Okay, now first of all I have to establish some points. Firstly, it seems that this model's photos were actually shot before this movie was finalised and so she doesn't actually appear on any of the material for the movie in question. But secondly, there is material for this movie because it's actually a Kickstarter project from 2017 which, as far as I can tell, is still in development? Or not in development? (The official website linked off the page is down, so that bodes well.) Yes, peeps, we've got ourselves an honest-to-goodness indie film project headed by Clayton that appears to be something of a Cyberpunk homage? Yeah, judging by the obviously superimposed  purple neon billboards everywhere, the ugly pee-saturation to most shots and criminal overuse of lens flare; this is definitely a Cyberpunk project. (Guess here's a project to remind you that despite their faults, CDPR are still spectacular designers. Imagine if Night City looked like this! >Shudder<) All of which I recommend you look up yourself because ol' Calyton has already demonstrated how he's not above a little lawsuit here and there and though I'm a nobody on the Internet, I don't really want to risk it. (It takes nothing to set up Google alerts, afterall)

Aside from questionable concept shots, however, our Clayton friend has an entire pitch video as Kickstarter etiquette demands; so I wonder what's on the plate here? Well, amateurish camera work aside, the effects are certainly- effecting. Yeah, I came away not too impressed, but curious as to what this was all about. What was this November Renaissance about anyway? Well, as Clayton himself helpfully explained, it's about a world wherein nanotechnology has progressed to the point where it can rewire humans to a molecular level. A society wherein technology can bridge the gap between the poor and the rich- only for the idea to immediately be stolen and then integrated into the capitalist economic hierarchy because- duh. So basically it's transhumanism 101. No thrills or frills, it's just a basic transhumanist plot. That can't be right because I just got through a video of people gushing over how unique of an idea this is and how brilliant the script is. Except, this idea isn't unique. Bladerunner exists where a world like that makes up just the background for a much more relevant conversation about what it means to be living and how the very inevitability of death fuels us. Deus Ex made a concept like that it's very forefront in exploring how a world without technological limits can be exploited to divide society much more than it already is. Both those projects are masterpieces that wrote the book on how to address these topics. But here's November Renaissance with it's biggest contribution to the conversation being the use (and slight, if common, misunderstanding) of the term 'nanomachines'. (I hate to do this to ya, but 'Metal Gear' did it first.)

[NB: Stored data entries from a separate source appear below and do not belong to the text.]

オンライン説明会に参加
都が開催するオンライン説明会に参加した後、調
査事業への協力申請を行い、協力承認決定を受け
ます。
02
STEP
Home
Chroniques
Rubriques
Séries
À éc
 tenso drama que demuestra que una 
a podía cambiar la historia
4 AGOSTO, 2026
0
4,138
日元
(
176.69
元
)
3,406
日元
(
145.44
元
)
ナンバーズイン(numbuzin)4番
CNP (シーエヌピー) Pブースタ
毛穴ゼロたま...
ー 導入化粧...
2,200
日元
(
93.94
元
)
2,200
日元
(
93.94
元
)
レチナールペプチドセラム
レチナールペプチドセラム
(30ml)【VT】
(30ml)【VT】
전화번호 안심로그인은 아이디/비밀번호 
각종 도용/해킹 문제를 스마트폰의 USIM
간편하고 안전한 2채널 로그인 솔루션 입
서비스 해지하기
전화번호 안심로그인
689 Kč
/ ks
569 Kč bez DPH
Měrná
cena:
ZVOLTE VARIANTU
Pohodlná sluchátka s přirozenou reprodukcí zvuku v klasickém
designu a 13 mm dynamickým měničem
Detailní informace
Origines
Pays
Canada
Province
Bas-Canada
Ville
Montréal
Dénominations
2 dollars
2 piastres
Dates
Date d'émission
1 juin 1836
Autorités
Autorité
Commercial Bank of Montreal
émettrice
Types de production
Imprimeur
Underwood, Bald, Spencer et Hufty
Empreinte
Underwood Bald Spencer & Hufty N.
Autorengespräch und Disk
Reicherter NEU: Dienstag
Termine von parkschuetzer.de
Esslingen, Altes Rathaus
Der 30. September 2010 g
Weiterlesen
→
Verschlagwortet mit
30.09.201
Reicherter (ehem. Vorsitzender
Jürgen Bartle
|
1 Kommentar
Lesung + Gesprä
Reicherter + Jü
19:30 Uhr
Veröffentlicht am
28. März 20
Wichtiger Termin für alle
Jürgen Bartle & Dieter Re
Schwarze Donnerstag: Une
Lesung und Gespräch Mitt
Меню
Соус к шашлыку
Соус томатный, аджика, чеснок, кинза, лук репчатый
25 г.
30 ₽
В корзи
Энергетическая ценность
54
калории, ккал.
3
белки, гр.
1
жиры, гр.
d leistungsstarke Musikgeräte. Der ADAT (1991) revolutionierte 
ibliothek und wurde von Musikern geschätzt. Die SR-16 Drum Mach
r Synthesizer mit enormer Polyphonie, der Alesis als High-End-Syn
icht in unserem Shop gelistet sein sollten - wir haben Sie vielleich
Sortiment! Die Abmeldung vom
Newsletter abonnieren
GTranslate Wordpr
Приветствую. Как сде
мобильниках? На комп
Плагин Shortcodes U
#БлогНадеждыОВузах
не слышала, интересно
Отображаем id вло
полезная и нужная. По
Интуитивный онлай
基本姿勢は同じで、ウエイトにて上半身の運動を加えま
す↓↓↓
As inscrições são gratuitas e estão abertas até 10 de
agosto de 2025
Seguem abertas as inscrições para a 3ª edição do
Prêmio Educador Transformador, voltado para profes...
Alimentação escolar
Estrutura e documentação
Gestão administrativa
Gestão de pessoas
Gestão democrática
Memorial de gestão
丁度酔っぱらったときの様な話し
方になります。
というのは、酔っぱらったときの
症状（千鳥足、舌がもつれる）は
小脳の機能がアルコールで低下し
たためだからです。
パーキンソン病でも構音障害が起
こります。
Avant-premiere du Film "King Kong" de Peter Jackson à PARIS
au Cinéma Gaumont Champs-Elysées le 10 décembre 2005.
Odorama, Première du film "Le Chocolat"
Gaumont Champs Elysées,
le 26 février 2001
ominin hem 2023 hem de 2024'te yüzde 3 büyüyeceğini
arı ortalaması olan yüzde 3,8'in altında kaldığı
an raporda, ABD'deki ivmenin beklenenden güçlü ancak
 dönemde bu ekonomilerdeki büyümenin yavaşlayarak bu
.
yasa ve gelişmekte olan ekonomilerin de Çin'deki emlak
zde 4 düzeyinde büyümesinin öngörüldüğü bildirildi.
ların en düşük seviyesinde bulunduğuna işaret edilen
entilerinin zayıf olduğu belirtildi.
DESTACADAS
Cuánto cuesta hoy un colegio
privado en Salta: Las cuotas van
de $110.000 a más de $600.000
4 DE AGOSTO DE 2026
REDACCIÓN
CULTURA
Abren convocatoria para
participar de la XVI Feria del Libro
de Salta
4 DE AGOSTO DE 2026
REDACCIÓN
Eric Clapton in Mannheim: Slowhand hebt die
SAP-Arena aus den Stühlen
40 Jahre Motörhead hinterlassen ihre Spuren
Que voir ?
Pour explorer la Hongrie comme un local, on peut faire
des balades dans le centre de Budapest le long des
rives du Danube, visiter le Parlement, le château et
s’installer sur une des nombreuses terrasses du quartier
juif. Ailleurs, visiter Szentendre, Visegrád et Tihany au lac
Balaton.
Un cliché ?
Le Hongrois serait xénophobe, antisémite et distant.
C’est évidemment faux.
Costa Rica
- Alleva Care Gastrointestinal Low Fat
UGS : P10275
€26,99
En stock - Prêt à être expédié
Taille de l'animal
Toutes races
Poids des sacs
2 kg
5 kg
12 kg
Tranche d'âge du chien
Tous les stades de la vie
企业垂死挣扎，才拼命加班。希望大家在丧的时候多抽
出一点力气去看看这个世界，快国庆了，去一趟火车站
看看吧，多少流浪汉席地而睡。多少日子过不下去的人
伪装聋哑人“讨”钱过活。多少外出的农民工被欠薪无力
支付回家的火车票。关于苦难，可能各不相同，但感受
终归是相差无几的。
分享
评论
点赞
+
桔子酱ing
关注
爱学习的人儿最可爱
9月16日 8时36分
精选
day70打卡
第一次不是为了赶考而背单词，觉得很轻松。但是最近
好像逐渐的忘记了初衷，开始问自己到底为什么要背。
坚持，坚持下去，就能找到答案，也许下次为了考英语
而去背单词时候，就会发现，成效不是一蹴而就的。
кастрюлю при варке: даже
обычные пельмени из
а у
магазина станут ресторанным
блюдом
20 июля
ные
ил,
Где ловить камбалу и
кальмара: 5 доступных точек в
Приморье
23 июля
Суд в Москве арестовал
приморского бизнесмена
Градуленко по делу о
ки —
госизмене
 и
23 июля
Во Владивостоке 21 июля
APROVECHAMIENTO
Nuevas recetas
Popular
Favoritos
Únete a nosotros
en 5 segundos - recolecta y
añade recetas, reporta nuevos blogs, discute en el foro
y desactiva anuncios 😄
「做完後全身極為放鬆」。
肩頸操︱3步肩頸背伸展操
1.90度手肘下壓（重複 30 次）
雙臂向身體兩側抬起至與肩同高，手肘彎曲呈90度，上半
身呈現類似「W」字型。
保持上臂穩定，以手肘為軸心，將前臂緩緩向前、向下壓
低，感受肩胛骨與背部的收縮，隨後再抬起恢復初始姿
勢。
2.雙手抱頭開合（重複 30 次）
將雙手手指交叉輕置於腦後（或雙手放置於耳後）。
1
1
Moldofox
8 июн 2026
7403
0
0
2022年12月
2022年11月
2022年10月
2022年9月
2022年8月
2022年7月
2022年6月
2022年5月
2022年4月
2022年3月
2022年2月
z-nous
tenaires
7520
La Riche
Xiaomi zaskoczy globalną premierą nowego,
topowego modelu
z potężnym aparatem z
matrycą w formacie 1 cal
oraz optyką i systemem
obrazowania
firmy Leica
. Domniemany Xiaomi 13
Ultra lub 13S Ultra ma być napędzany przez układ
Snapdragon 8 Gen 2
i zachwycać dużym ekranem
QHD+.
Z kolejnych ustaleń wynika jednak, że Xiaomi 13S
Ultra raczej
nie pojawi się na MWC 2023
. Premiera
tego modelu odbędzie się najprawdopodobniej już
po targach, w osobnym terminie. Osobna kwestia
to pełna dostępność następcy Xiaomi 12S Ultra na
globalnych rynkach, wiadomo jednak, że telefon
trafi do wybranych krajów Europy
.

So yeah, I went a bit offtrack. This started with a lawsuit and ended off bashing an indie film project like a hero, what a ride. Although when you put something this goofy in front of me, I can't help but point and laugh a little bit. Hey, I'm involved with my fair share of cringey indie stuff too, it's just a natural human response. That being said, I hope this November Renaissance gets made because I would absolutely love to watch it. Oh, and I pray that they never hire a proper cinematographer too! Keep the crappy shots with the blinding lens flares, they literally make the whole thing come together. (In many ways, the shoddiness of it is the single most endearing quality. Like your garden variety Neil Breen flick, except not quite as magical) As to the lawsuit? I'm no lawyer but it seems pretty weak, focus on your movie, my man, that's where the real glory is at!